New Latin American Music Picks from ‘Global Village’
Originally published on NPR
Betto Arcos returns once again to tell NPR’s Guy Raz what he’s been spinning on “Global Village,” the world music show he hosts on KPFK in Los Angeles. This week, Arcos has compiled songs from four of his favorite new Latin American artists, with music ranging from a reworking of traditional Colombian dance rhythms to a hip-hop song paying homage to Chilean protesters.
- Artist: Frente Cumbiero
- Album: Frente Cumbiero Meets Mad Professor
Frente Cumbiero is from Bogota, the capital of Colombia. The group is made up of young musicians, all in their early 30s. The name is a play on the idea of the band being a front, or frente, for cumbia, a style of music that is native to Colombia and has become incredibly popular all across Latin America. It’s pretty much the most popular dance music in every country but Colombia, where cumbia has been sort of dead since the 1970s, when Vallenato and salsa took over, and so Frente Cumbiero is trying to revive it.
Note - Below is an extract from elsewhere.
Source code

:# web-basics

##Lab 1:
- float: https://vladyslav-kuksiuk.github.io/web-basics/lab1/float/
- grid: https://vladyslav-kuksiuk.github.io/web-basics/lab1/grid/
“Cumbietiope” is a play on the words “cumbia” and “Ethiopia.” This song mixes the Ethiopian flavor from the 1960s with cumbia to create something original. The clarinet featured in this song is a particularly good example of how the two historic styles are blended together.
Zapata Se Queda (Zapata Stays)
- Artist: Lila Downs
- Album: Pecados y Milagros
Off Lila Downs’ new album Pecados Y Milagros, this song resulted from Downs’ recurrent dreams that the ghost of Mexican revolutionary icon Emiliano Zapata was present in her house. Zapata, a peasant who fought for Mexican rights alongside Pancho Villa, remains one of the most important revolutionary icons in Mexican history. Downs wrote this song about Mexico’s need for a visionary leader today as the country continues to endure new conflict.
- Artist: Ana Tijoux
- Album: La Bala
This song is an homage to protests happening all over the world, but specifically the demonstrations that took place in Chile in 2011, in which students demanded access to quality education. Tijoux raps about the Chilean class divide and points a finger at politicians and executives of big corporations as contributors to the country’s current state. The chorus goes, “Your time is up, we will not allow this anymore / Your doctrine of shock, your time is up, it is time.”
- Artist: Novalima
- Album: Karimba
Novalima is a group of young musicians from Peru who fuse hip electronic dance music with traditional Afro-Peruvian music, bringing traditional sounds into the 21st century. They manage to keep the roots of the music intact: They’re not messing with the beat and the rhythm, just adding to it more color and texture.
At the heart of “Mamaye” is the percussion, particularly the cajon Peruano, or Peruvian box. The instrument, which is now featured in many jazz and flamenco songs, originated in Peru and was played by Afro-Peruvian slaves. “Mamaye” is a slave song that Novalima has rearranged and filtered through a new style of dance music.